__WHAT TO PRODUCE__. Copy every line of text in the material below word for word, leaving out the lines that only mark where a picture goes.

__LISTED RECORDS__.
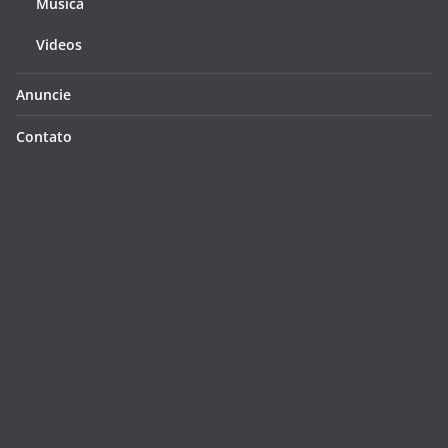
Música
Videos
Anuncie
Contato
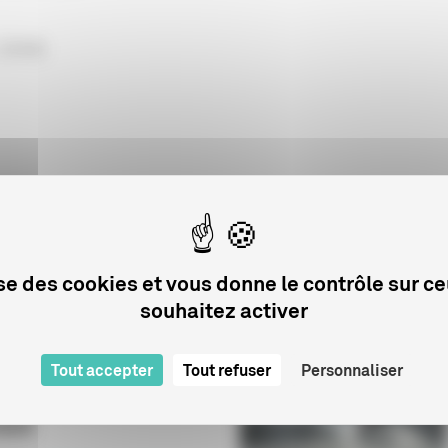
 2006
lise des cookies et vous donne le contrôle sur c
Sur le même sujet
souhaitez activer
ELS
Tout accepter
Tout refuser
Personnaliser
tion audiovisuelle
2025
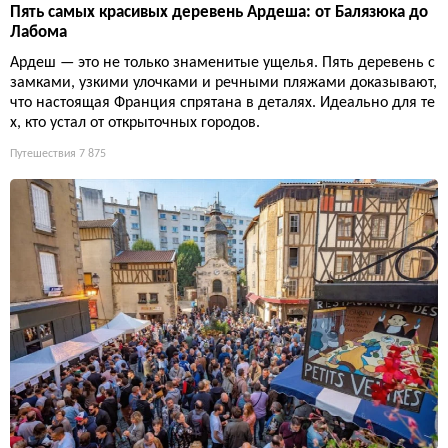
Пять самых красивых деревень Ардеша: от Балязюка до
Лабома
Ардеш — это не только знаменитые ущелья. Пять деревень с
замками, узкими улочками и речными пляжами доказывают,
что настоящая Франция спрятана в деталях. Идеально для те
х, кто устал от открыточных городов.
Путешествия
7 875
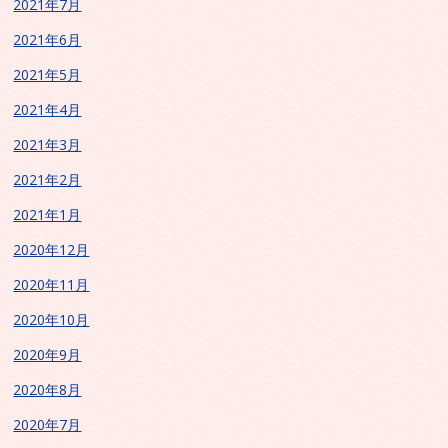
2021年7月
2021年6月
2021年5月
2021年4月
2021年3月
2021年2月
2021年1月
2020年12月
2020年11月
2020年10月
2020年9月
2020年8月
2020年7月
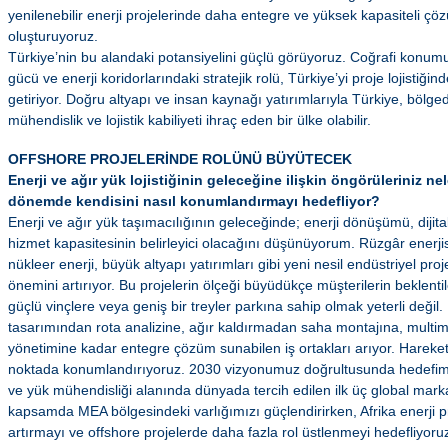
yenilenebilir enerji projelerinde daha entegre ve yüksek kapasiteli çö
oluşturuyoruz.
Türkiye’nin bu alandaki potansiyelini güçlü görüyoruz. Coğrafi konumu
gücü ve enerji koridorlarındaki stratejik rolü, Türkiye’yi proje lojistiği
getiriyor. Doğru altyapı ve insan kaynağı yatırımlarıyla Türkiye, bölg
mühendislik ve lojistik kabiliyeti ihraç eden bir ülke olabilir.
OFFSHORE PROJELERİNDE ROLÜNÜ BÜYÜTECEK
Enerji ve ağır yük lojistiğinin geleceğine ilişkin öngörüleriniz 
dönemde kendisini nasıl konumlandırmayı hedefliyor?
Enerji ve ağır yük taşımacılığının geleceğinde; enerji dönüşümü, dijit
hizmet kapasitesinin belirleyici olacağını düşünüyorum. Rüzgâr enerjis
nükleer enerji, büyük altyapı yatırımları gibi yeni nesil endüstriyel pro
önemini artırıyor. Bu projelerin ölçeği büyüdükçe müşterilerin beklentil
güçlü vinçlere veya geniş bir treyler parkına sahip olmak yeterli değil.
tasarımından rota analizine, ağır kaldırmadan saha montajına, multimo
yönetimine kadar entegre çözüm sunabilen iş ortakları arıyor. Hareke
noktada konumlandırıyoruz. 2030 vizyonumuz doğrultusunda hedefimiz,
ve yük mühendisliği alanında dünyada tercih edilen ilk üç global mark
kapsamda MEA bölgesindeki varlığımızı güçlendirirken, Afrika enerji p
artırmayı ve offshore projelerde daha fazla rol üstlenmeyi hedefliyoru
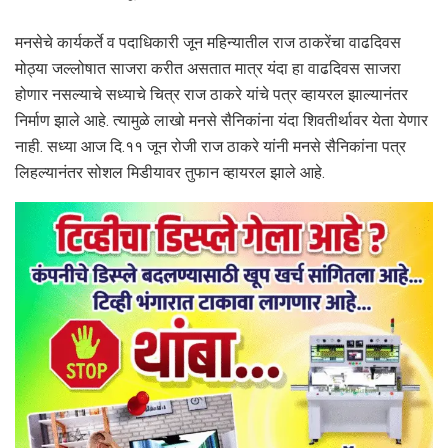
मनसेचे कार्यकर्ते व पदाधिकारी जून महिन्यातील राज ठाकरेंचा वाढदिवस
मोठ्या जल्लोषात साजरा करीत असतात मात्र यंदा हा वाढदिवस साजरा
होणार नसल्याचे सध्याचे चित्र राज ठाकरे यांचे पत्र व्हायरल झाल्यानंतर
निर्माण झाले आहे. त्यामुळे लाखो मनसे सैनिकांना यंदा शिवतीर्थावर येता येणार
नाही. सध्या आज दि.११ जून रोजी राज ठाकरे यांनी मनसे सैनिकांना पत्र
लिहल्यानंतर सोशल मिडीयावर तुफान व्हायरल झाले आहे.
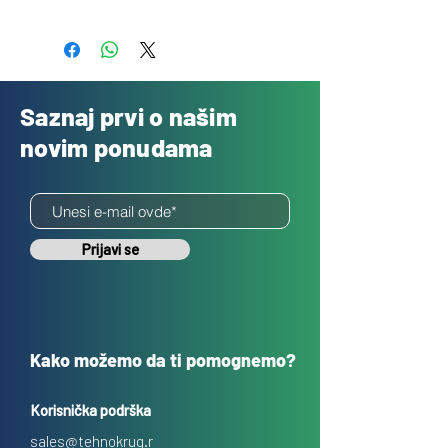
Besplatno
Saznaj prvi o našim
novim ponudama
Prijavi se
Kako možemo da ti pomognemo?
Korisnička podrška
sales@tehnokrug.r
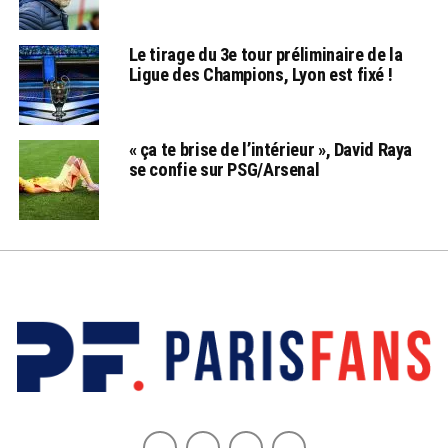
Le tirage du 3e tour préliminaire de la
Ligue des Champions, Lyon est fixé !
« ça te brise de l’intérieur », David Raya
se confie sur PSG/Arsenal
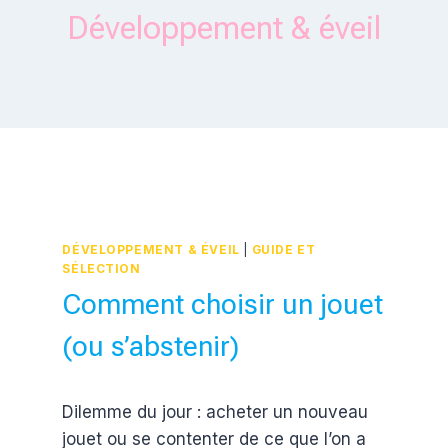
Développement & éveil
DÉVELOPPEMENT & ÉVEIL
|
GUIDE ET
SÉLECTION
Comment choisir un jouet
(ou s’abstenir)
Par
14 mars 2017
Dilemme du jour : acheter un nouveau
Estelle
jouet ou se contenter de ce que l’on a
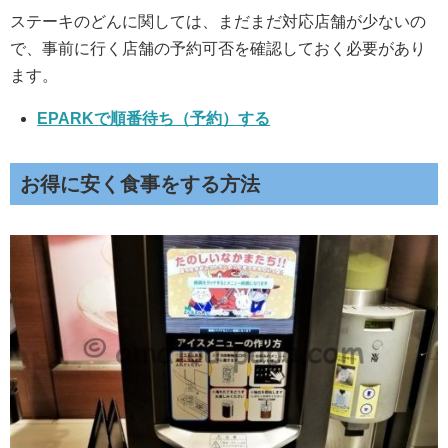
ステーキのどんに関しては、まだまだ対応店舗が少ないの
で、事前に行く店舗の予約可否を確認しておく必要があり
ます。
EPARKで順番待ち（予約）する
お得に安く食事をする方法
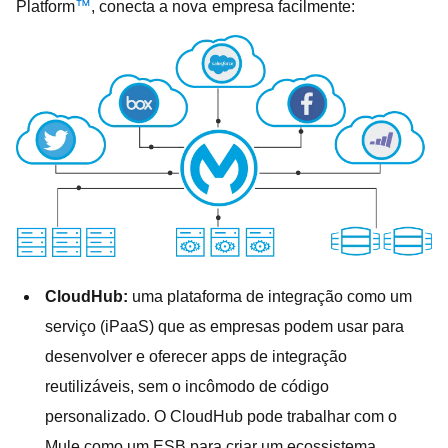
Platform
™
, conecta a nova empresa facilmente:
CloudHub:
uma plataforma de integração como um
serviço (iPaaS) que as empresas podem usar para
desenvolver e oferecer apps de integração
reutilizáveis, sem o incômodo de código
personalizado. O CloudHub pode trabalhar com o
Mule como um ESB para criar um ecossistema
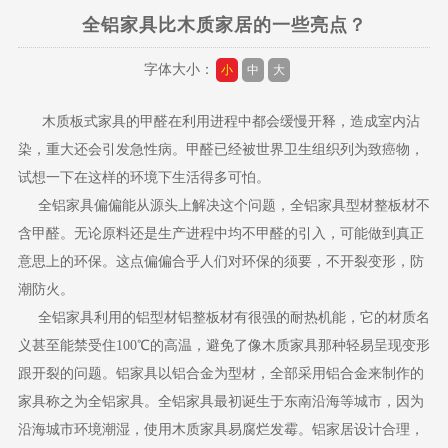
全铝家具比木质家居的一些亮点？
字体大小：
小
中
大
木质板式家具的甲醛在利用进程中都会缓慢开释，造成室内沾
染，重大还会引发急性病。甲醛已经被世界卫生组织列为致癌物，
试想一下在这样的环境下生活得多可怕。
全铝家具偏偏能从源头上解决这个问题，全铝家具型材整板材不
含甲醛。无论原料还是生产进程中均不甲醛的引入，可能做到真正
意思上的环保。这点偏偏合乎人们对环保的须要，不开裂变形，防
潮防火。
全铝家具利用的铝型材铝整板材有很强的耐热机能，它的材质名
义甚至能禁受住100℃的高温，避免了像木质家具那种轻易呈现变形
跟开裂的问题。铝家具以铝合金为型材，全部采用铝合金来制作的
家具称之为全铝家具。全铝家具最初诞生于东南沿海等城市，因为
沿海城市环境潮湿，使用木质家具易腐烂发霉。铝家居设计合理，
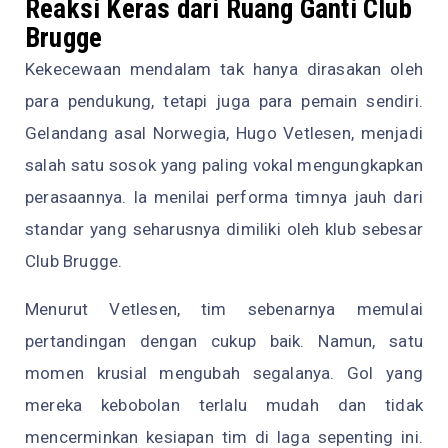
Reaksi Keras dari Ruang Ganti Club
Brugge
Kekecewaan mendalam tak hanya dirasakan oleh
para pendukung, tetapi juga para pemain sendiri.
Gelandang asal Norwegia, Hugo Vetlesen, menjadi
salah satu sosok yang paling vokal mengungkapkan
perasaannya. Ia menilai performa timnya jauh dari
standar yang seharusnya dimiliki oleh klub sebesar
Club Brugge.
Menurut Vetlesen, tim sebenarnya memulai
pertandingan dengan cukup baik. Namun, satu
momen krusial mengubah segalanya. Gol yang
mereka kebobolan terlalu mudah dan tidak
mencerminkan kesiapan tim di laga sepenting ini.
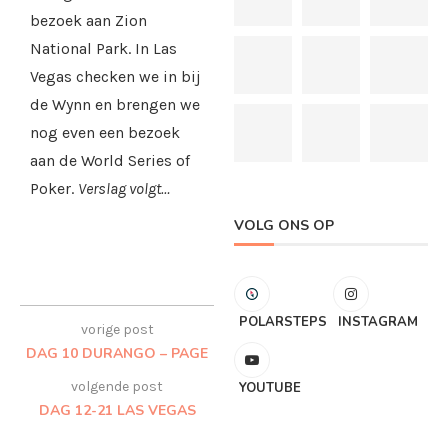
bezoek aan Zion
National Park. In Las
Vegas checken we in bij
de Wynn en brengen we
nog even een bezoek
aan de World Series of
Poker.
Verslag volgt…
VOLG ONS OP
POLARSTEPS
INSTAGRAM
vorige post
DAG 10 DURANGO – PAGE
volgende post
YOUTUBE
DAG 12-21 LAS VEGAS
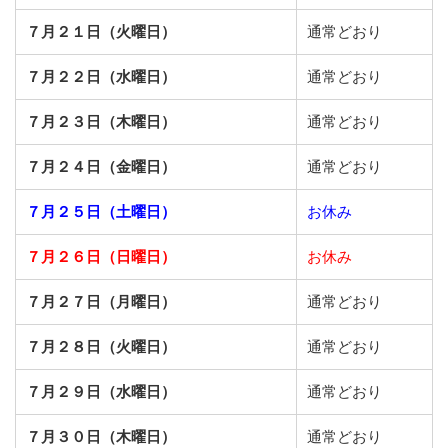
７月２１日（火曜日）
通常どおり
７月２２日（水曜日）
通常どおり
７月２３日（木曜日）
通常どおり
７月２４日（金曜日）
通常どおり
７月２５日（土曜日）
お休み
７月２６日（日曜日）
お休み
７月２７日（月曜日）
通常どおり
７月２８日（火曜日）
通常どおり
７月２９日（水曜日）
通常どおり
７月３０日（木曜日）
通常どおり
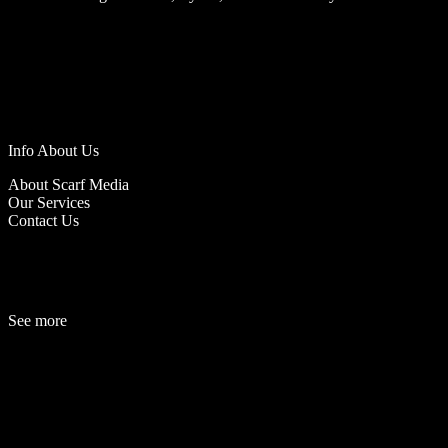
Info About Us
About Scarf Media
Our Services
Contact Us
See more
Fashion
Be
a
uty
Lifestyle
Travelogue
Cover Story
Hot News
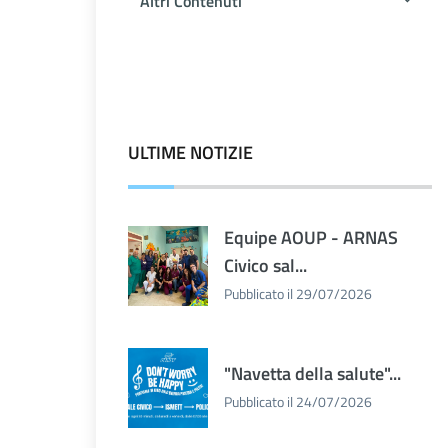
Altri Contenuti
ULTIME NOTIZIE
Equipe AOUP - ARNAS
Civico sal...
Pubblicato il 29/07/2026
"Navetta della salute"...
Pubblicato il 24/07/2026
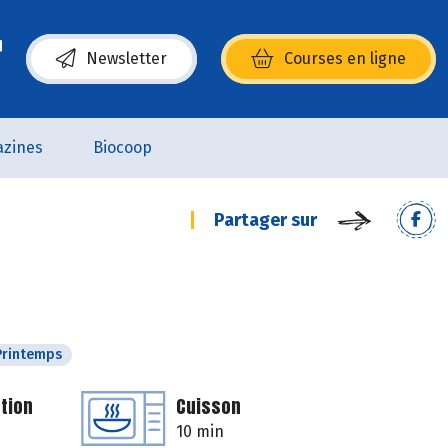
Newsletter
Courses en ligne
(s’ouvre dans une nouvelle fenêtre)
zines
Biocoop
Partager sur
Printemps
tion
Cuisson
10 min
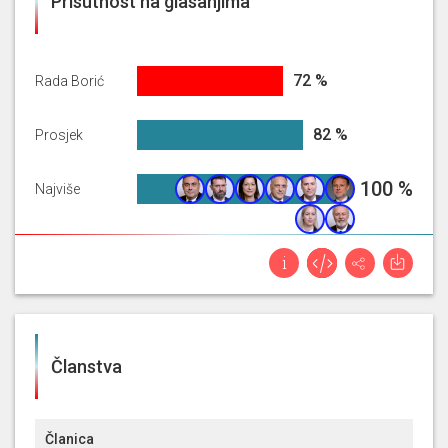
Prisutnost na glasanjima
71.75675675675676%
72 %
Rada Borić
82.04225055329395%
82 %
Prosjek
100%
100 %
Najviše
Članstva
Članica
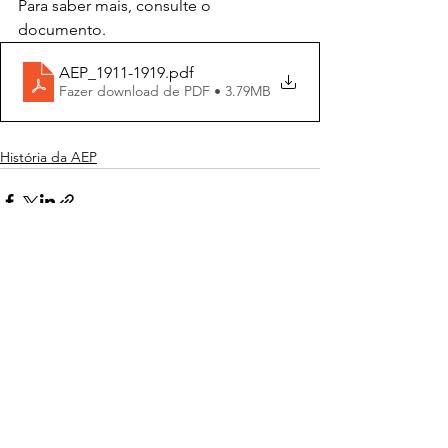
Para saber mais, consulte o 
documento.
AEP_1911-1919
.pdf
Fazer download de PDF • 3.79MB
História da AEP
Ver tudo
Posts recentes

__PROBLEM SOLUTION__.
Música
Videos
Anuncie
Contato
 2006
lise des cookies et vous donne le contrôle sur c
Sur le même sujet
souhaitez activer
ELS
Tout accepter
Tout refuser
Personnaliser
tion audiovisuelle
2025
Пять самых красивых деревень Ардеша: от Балязюка до
Лабома
Ардеш — это не только знаменитые ущелья. Пять деревень с
замками, узкими улочками и речными пляжами доказывают,
что настоящая Франция спрятана в деталях. Идеально для те
х, кто устал от открыточных городов.
Путешествия
7 875
2021年7月
2021年6月
2021年5月
2021年4月
2021年3月
2021年2月
2021年1月
2020年12月
2020年11月
2020年10月
2020年9月
2020年8月
2020年7月
yenilenebilir enerji projelerinde daha entegre ve yüksek kapasiteli çö
oluşturuyoruz.
Türkiye’nin bu alandaki potansiyelini güçlü görüyoruz. Coğrafi konumu
gücü ve enerji koridorlarındaki stratejik rolü, Türkiye’yi proje lojistiği
getiriyor. Doğru altyapı ve insan kaynağı yatırımlarıyla Türkiye, bölg
mühendislik ve lojistik kabiliyeti ihraç eden bir ülke olabilir.
OFFSHORE PROJELERİNDE ROLÜNÜ BÜYÜTECEK
Enerji ve ağır yük lojistiğinin geleceğine ilişkin öngörüleriniz 
dönemde kendisini nasıl konumlandırmayı hedefliyor?
Enerji ve ağır yük taşımacılığının geleceğinde; enerji dönüşümü, dijit
hizmet kapasitesinin belirleyici olacağını düşünüyorum. Rüzgâr enerjis
nükleer enerji, büyük altyapı yatırımları gibi yeni nesil endüstriyel pro
önemini artırıyor. Bu projelerin ölçeği büyüdükçe müşterilerin beklentil
güçlü vinçlere veya geniş bir treyler parkına sahip olmak yeterli değil.
tasarımından rota analizine, ağır kaldırmadan saha montajına, multimo
yönetimine kadar entegre çözüm sunabilen iş ortakları arıyor. Hareke
noktada konumlandırıyoruz. 2030 vizyonumuz doğrultusunda hedefimiz,
ve yük mühendisliği alanında dünyada tercih edilen ilk üç global mark
kapsamda MEA bölgesindeki varlığımızı güçlendirirken, Afrika enerji p
artırmayı ve offshore projelerde daha fazla rol üstlenmeyi hedefliyoru
मनसेचे कार्यकर्ते व पदाधिकारी जून महिन्यातील राज ठाकरेंचा वाढदिवस
मोठ्या जल्लोषात साजरा करीत असतात मात्र यंदा हा वाढदिवस साजरा
होणार नसल्याचे सध्याचे चित्र राज ठाकरे यांचे पत्र व्हायरल झाल्यानंतर
निर्माण झाले आहे. त्यामुळे लाखो मनसे सैनिकांना यंदा शिवतीर्थावर येता येणार
नाही. सध्या आज दि.११ जून रोजी राज ठाकरे यांनी मनसे सैनिकांना पत्र
लिहल्यानंतर सोशल मिडीयावर तुफान व्हायरल झाले आहे.
Besplatno
Saznaj prvi o našim
novim ponudama
Prijavi se
Kako možemo da ti pomognemo?
Korisnička podrška
sales@tehnokrug.r
Le tirage du 3e tour préliminaire de la
Ligue des Champions, Lyon est fixé !
« ça te brise de l’intérieur », David Raya
se confie sur PSG/Arsenal
Développement & éveil
DÉVELOPPEMENT & ÉVEIL
|
GUIDE ET
SÉLECTION
Comment choisir un jouet
(ou s’abstenir)
Par
14 mars 2017
Dilemme du jour : acheter un nouveau
Estelle
jouet ou se contenter de ce que l’on a
ステーキのどんに関しては、まだまだ対応店舗が少ないの
で、事前に行く店舗の予約可否を確認しておく必要があり
ます。
EPARKで順番待ち（予約）する
お得に安く食事をする方法
Platform
™
, conecta a nova empresa facilmente:
CloudHub:
uma plataforma de integração como um
serviço (iPaaS) que as empresas podem usar para
desenvolver e oferecer apps de integração
reutilizáveis, sem o incômodo de código
personalizado. O CloudHub pode trabalhar com o
Mule como um ESB para criar um ecossistema
全铝家具比木质家居的一些亮点？
字体大小：
小
中
大
木质板式家具的甲醛在利用进程中都会缓慢开释，造成室内沾
染，重大还会引发急性病。甲醛已经被世界卫生组织列为致癌物，
试想一下在这样的环境下生活得多可怕。
全铝家具偏偏能从源头上解决这个问题，全铝家具型材整板材不
含甲醛。无论原料还是生产进程中均不甲醛的引入，可能做到真正
意思上的环保。这点偏偏合乎人们对环保的须要，不开裂变形，防
潮防火。
全铝家具利用的铝型材铝整板材有很强的耐热机能，它的材质名
义甚至能禁受住100℃的高温，避免了像木质家具那种轻易呈现变形
跟开裂的问题。铝家具以铝合金为型材，全部采用铝合金来制作的
家具称之为全铝家具。全铝家具最初诞生于东南沿海等城市，因为
沿海城市环境潮湿，使用木质家具易腐烂发霉。铝家居设计合理，
Reaksi Keras dari Ruang Ganti Club
Brugge
Kekecewaan mendalam tak hanya dirasakan oleh
para pendukung, tetapi juga para pemain sendiri.
Gelandang asal Norwegia, Hugo Vetlesen, menjadi
salah satu sosok yang paling vokal mengungkapkan
perasaannya. Ia menilai performa timnya jauh dari
standar yang seharusnya dimiliki oleh klub sebesar
Club Brugge.
Menurut Vetlesen, tim sebenarnya memulai
pertandingan dengan cukup baik. Namun, satu
momen krusial mengubah segalanya. Gol yang
mereka kebobolan terlalu mudah dan tidak
mencerminkan kesiapan tim di laga sepenting ini.
bezoek aan Zion
National Park. In Las
Vegas checken we in bij
de Wynn en brengen we
nog even een bezoek
aan de World Series of
Poker.
Verslag volgt…
VOLG ONS OP
POLARSTEPS
INSTAGRAM
vorige post
DAG 10 DURANGO – PAGE
volgende post
YOUTUBE
DAG 12-21 LAS VEGAS
７月２１日（火曜日）
通常どおり
７月２２日（水曜日）
通常どおり
７月２３日（木曜日）
通常どおり
７月２４日（金曜日）
通常どおり
７月２５日（土曜日）
お休み
７月２６日（日曜日）
お休み
７月２７日（月曜日）
通常どおり
７月２８日（火曜日）
通常どおり
７月２９日（水曜日）
通常どおり
７月３０日（木曜日）
通常どおり
Info About Us
About Scarf Media
Our Services
Contact Us
See more
Fashion
Be
a
uty
Lifestyle
Travelogue
Cover Story
Hot News
Altri Contenuti
ULTIME NOTIZIE
Equipe AOUP - ARNAS
Civico sal...
Pubblicato il 29/07/2026
"Navetta della salute"...
Pubblicato il 24/07/2026
Newsletter
Courses en ligne
(s’ouvre dans une nouvelle fenêtre)
zines
Biocoop
Partager sur
Printemps
tion
Cuisson
10 min
Prisutnost na glasanjima
71.75675675675676%
72 %
Rada Borić
82.04225055329395%
82 %
Prosjek
100%
100 %
Najviše
Članstva
Članica
Para saber mais, consulte o 
documento.
AEP_1911-1919
.pdf
Fazer download de PDF • 3.79MB
História da AEP
Ver tudo
Posts recentes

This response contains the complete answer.